Task 4.5 - Understand data privacy and governance
- Identify and protect personally identifiable information (PII) and other sensitive data types throughout ingestion, storage, processing, and consumption.
- Explain data sovereignty and how regional restrictions affect storage, processing, backups, and replication strategies.
- Grant permissions for data sharing (for example, Amazon Redshift data sharing) while controlling scope, consumers, and auditability.
- Implement PII identification using Amazon Macie and integrate findings with Lake Formation governance controls.
- Implement data privacy strategies that prevent backups or replications of data to disallowed AWS Regions.
- Manage configuration changes using AWS Config to detect, track, and remediate governance drift in data platforms.

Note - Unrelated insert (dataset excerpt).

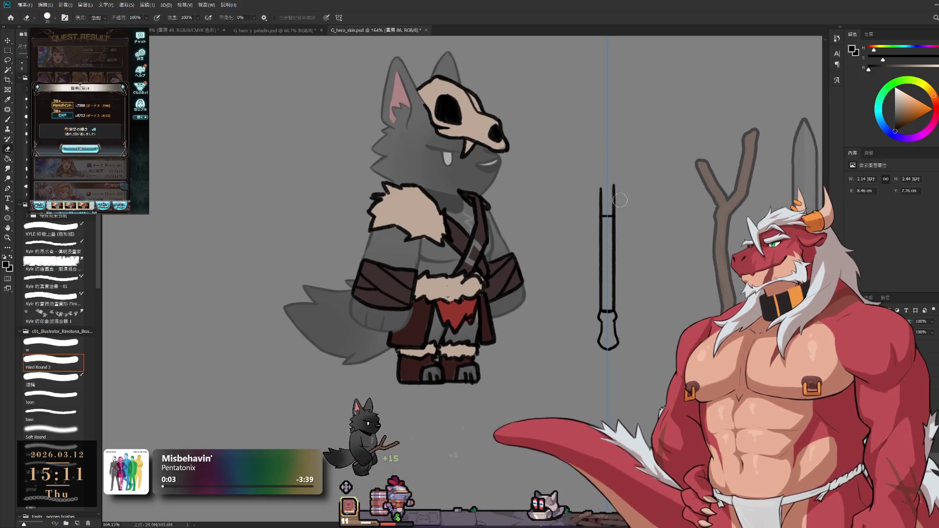
- Draw two vertical handle lines between the wolf and the staff, redoing them to the right length
key(b)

- Apply governance frameworks using Lake Formation, tags, and catalog metadata to manage dataset ownership and access.
- Implement data classification and labeling strategies to drive access controls, retention policies, and monitoring priorities.
- Define purpose limitation and consent-aware data usage policies (where applicable) and document intended uses for datasets.
- Maintain auditability of governance decisions by logging policy changes, approvals, and access reviews.
- Apply multi-account governance patterns at a high level (for example, Organizations guardrails and separation of duties) for data platforms.
- Monitor and remediate governance drift (permissions creep and misconfigurations) using automated checks and operational processes.
Tip: After each task, write 5–10 “one-liner rules” from your misses (service selection + trade-offs).